Upper Valley residents’ efforts to open Mosquito Lake School as a community center have stalled the past six months, partly due to turnover in Haines Borough administration. This is the second year that Mosquito Lake School has been closed. It initially shut down due to low enrollment. Upper Valley residents are hoping they can open the building as a community center now and as a school in the near future.
“This place used to be really, really loud,” said Sarah Marquardt. “The last time I remember it, there were kids doing cartwheels down the halls. It was good, good fun.”
Marquardt is standing in an empty classroom in Mosquito Lake School. She remembers it being full of rambunctious kids when she went to school here years ago.
“It’s really neat being in here,” she said. “On that side it was kind of the nap room. So Mr. B, Jeff Bochart was my teacher and he always played really awesome black and white great movies like the Creature from the Black Lagoon.”
Marquardt is from a family of eight children. She remembers her and her siblings’ pictures decorating the walls. Now, there are no pictures.
“It’s sad coming in here though, cause you could see all the pictures on the wall and you could literally see almost my entire family. It was pretty neat.”
She says her mom joked about how their family was keeping the school open with all of their kids. That’s probably not far off. To get state funding in Alaska, schools need to have ten or more students. When Mosquito Lake’s enrollment dropped below that number a few years ago, the school district kept it open one more year, and then closed it. That’s been hard for families who live out the highway.
“It was the school that really brought us up here,” said Edie Granger.
Granger and her husband Joe Ordonez say Mosquito Lake School was one of the main reasons they bought property up the highway. Their daughter, Stella, went there. They say the small school was like a family.
“They all got along and there wasn’t any of this bullying or any of that sort of stuff,” said Ordonez. “Plus the whole school class size was small. It’s kind of like a one room school house environment which is something that’s been lost in our country.”
Now Stella goes to Klukwan School, which is about eight miles away.
Some Upper Valley residents have chosen to send their children to Haines School. Gely Sutcliffe says that has not been easy for her nine-year-old, Sophia.
“In the winter especially, she comes home at 4:30. It’s dark. It’s very difficult. She’s a little tired, doing homework and that’s it, almost entire day is for school.”

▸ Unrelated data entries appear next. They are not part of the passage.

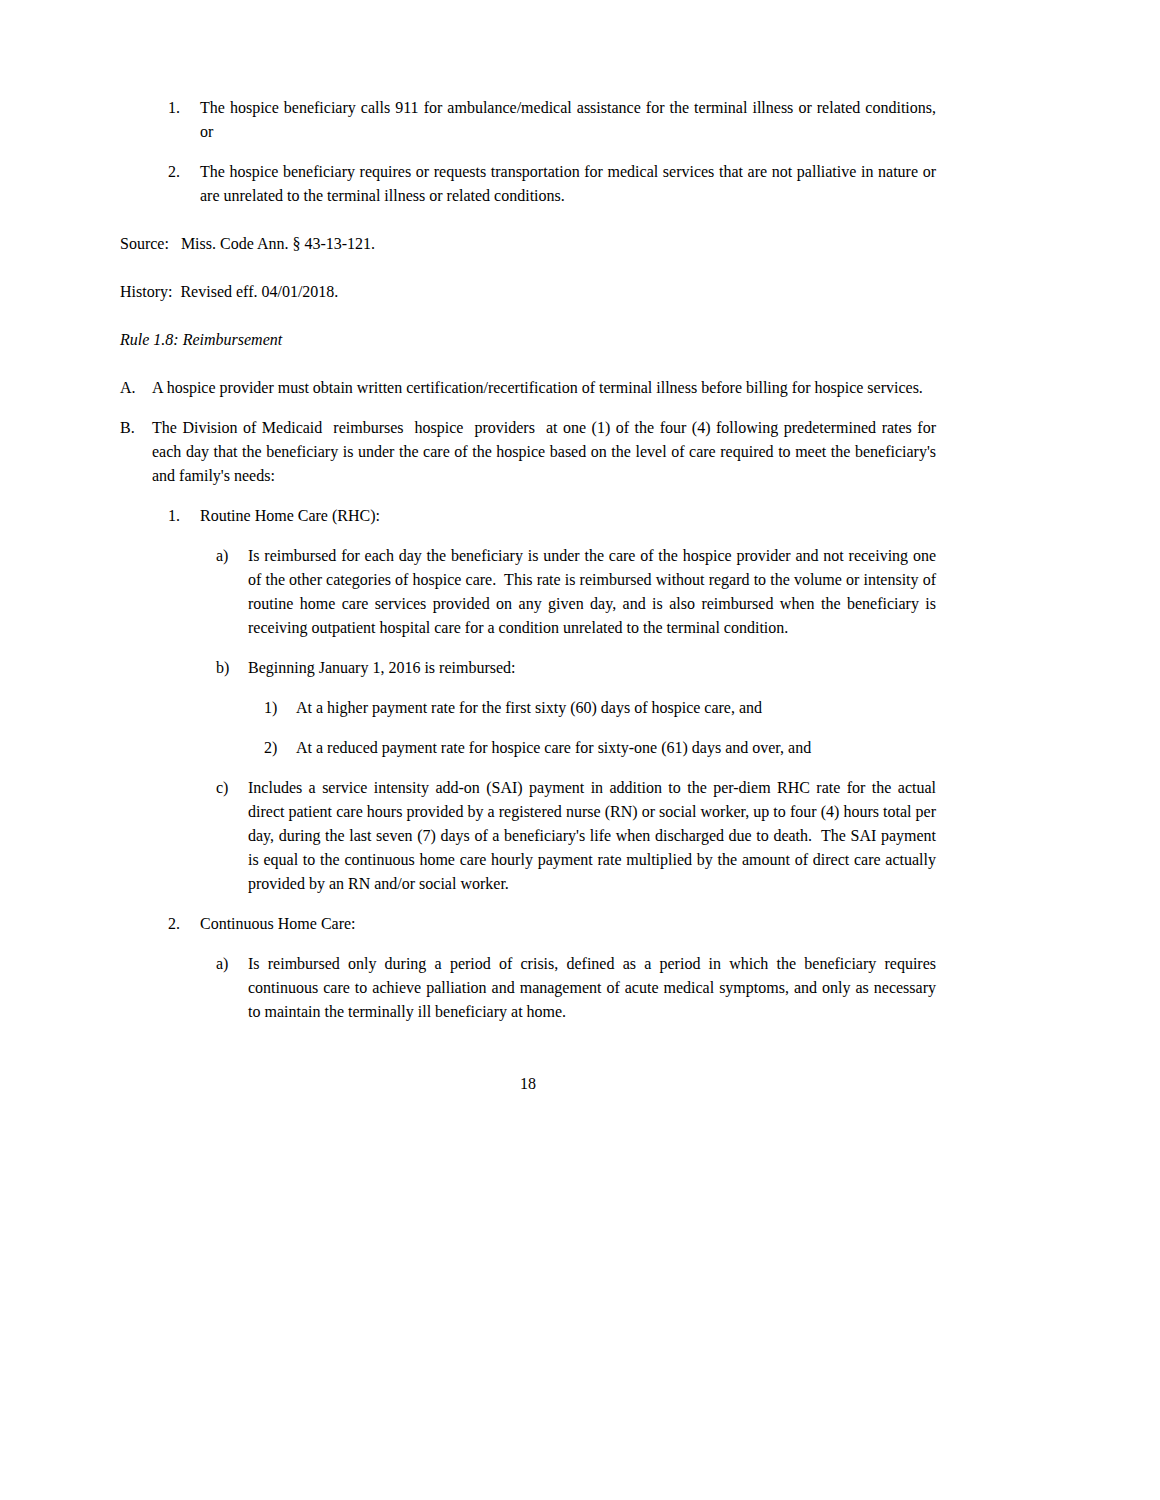1.
The hospice beneficiary calls 911 for ambulance/medical assistance for the terminal illness or related conditions, or
2.
The hospice beneficiary requires or requests transportation for medical services that are not palliative in nature or are unrelated to the terminal illness or related conditions.
Source: Miss. Code Ann. § 43-13-121.
History: Revised eff. 04/01/2018.
Rule 1.8: Reimbursement
A.
A hospice provider must obtain written certification/recertification of terminal illness before billing for hospice services.
B.
The Division of Medicaid reimburses hospice providers at one (1) of the four (4) following predetermined rates for each day that the beneficiary is under the care of the hospice based on the level of care required to meet the beneficiary's and family's needs:
1.
Routine Home Care (RHC):
a)
Is reimbursed for each day the beneficiary is under the care of the hospice provider and not receiving one of the other categories of hospice care. This rate is reimbursed without regard to the volume or intensity of routine home care services provided on any given day, and is also reimbursed when the beneficiary is receiving outpatient hospital care for a condition unrelated to the terminal condition.
b)
Beginning January 1, 2016 is reimbursed:
1)
At a higher payment rate for the first sixty (60) days of hospice care, and
2)
At a reduced payment rate for hospice care for sixty-one (61) days and over, and
c)
Includes a service intensity add-on (SAI) payment in addition to the per-diem RHC rate for the actual direct patient care hours provided by a registered nurse (RN) or social worker, up to four (4) hours total per day, during the last seven (7) days of a beneficiary's life when discharged due to death. The SAI payment is equal to the continuous home care hourly payment rate multiplied by the amount of direct care actually provided by an RN and/or social worker.
2.
Continuous Home Care:
a)
Is reimbursed only during a period of crisis, defined as a period in which the beneficiary requires continuous care to achieve palliation and management of acute medical symptoms, and only as necessary to maintain the terminally ill beneficiary at home.
18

Sutcliffe has a three-year-old and a one-year-old as well. She says she will probably send her three-year-old to Klukwan if Mosquito Lake School doesn’t open. She can’t imagine a Kindergartener spending two hours a day on the bus. But she’s really hoping this school does reopen, because she saw what a great education her daughter got here. She says, she wishes the school district and borough were more invested in the school.
“I see when there are tourists coming they spend lots of money so the tourists have a wonderful town,” Sutcliffe said. “But they cannot spend for our children here? That upsets me.”
Dana Hallett is president of the Friends of Mosquito Lake School and Community Center board. The group formed and became a nonprofit this year. Its main objective is to reopen the school as a school. But right now, they want permission from the borough to use it as a community center at least a few days a week.
“Our sense is that when we open the facility as a community center, then once again this center will become a place for the community, a location they identify with,” Hallett said. “Anything we can do to attract the families in the valley.”
Back in the spring, Friends of Mosquito Lake drew up a memorandum of understanding with former Community and Economic Development Director Bill Mandeville. Things were looking hopeful. But finalizing the MOU has stalled because of the turnover within borough administration. Mandeville resigned, the public facilities director job has changed hands, and borough manager Dave Sosa recently left.
“For me it certainly has tested my patience,” Hallett said.
So, will the school be able to open as a community center?
“I don’t know the answer to that,” said Brad Ryan, the public facilities director, soon to be interim borough manager. He has worked with the Mosquito Lake group on the MOU.
“One of the things that’s unclear to me on this is what is the assembly’s direction on that,” Ryan said. “When it was passed to me by Dave [Sosa], Dave was my supervisor, I was like fine, we’re moving forward. With the turnover, it’s caused Julie [Cozzi] and I to revisit it, Julie the acting borough manager, and I think we really need some direction from the assembly on it.”
Ryan says if the assembly wants to move forward with the MOU, then that’s what he’ll do. But right now, he’s not sure if the assembly was ever consulted.
Hallett says the borough’s stake in the school eventually reopening is obvious. It brings in more state funding to the school district, and more jobs to the community.
“The community, we the nonprofit representing the community out here are ready to go to the table and brainstorm the possibilities,” he said. “We are just waiting for somebody to come join us.”
As for the Mosquito Lake families with young children, they hope this building doesn’t stay empty for long. Sara Marqaurdt wants her toddler to be a student here.
“It would be really neat to have his picture up on the wall someday.”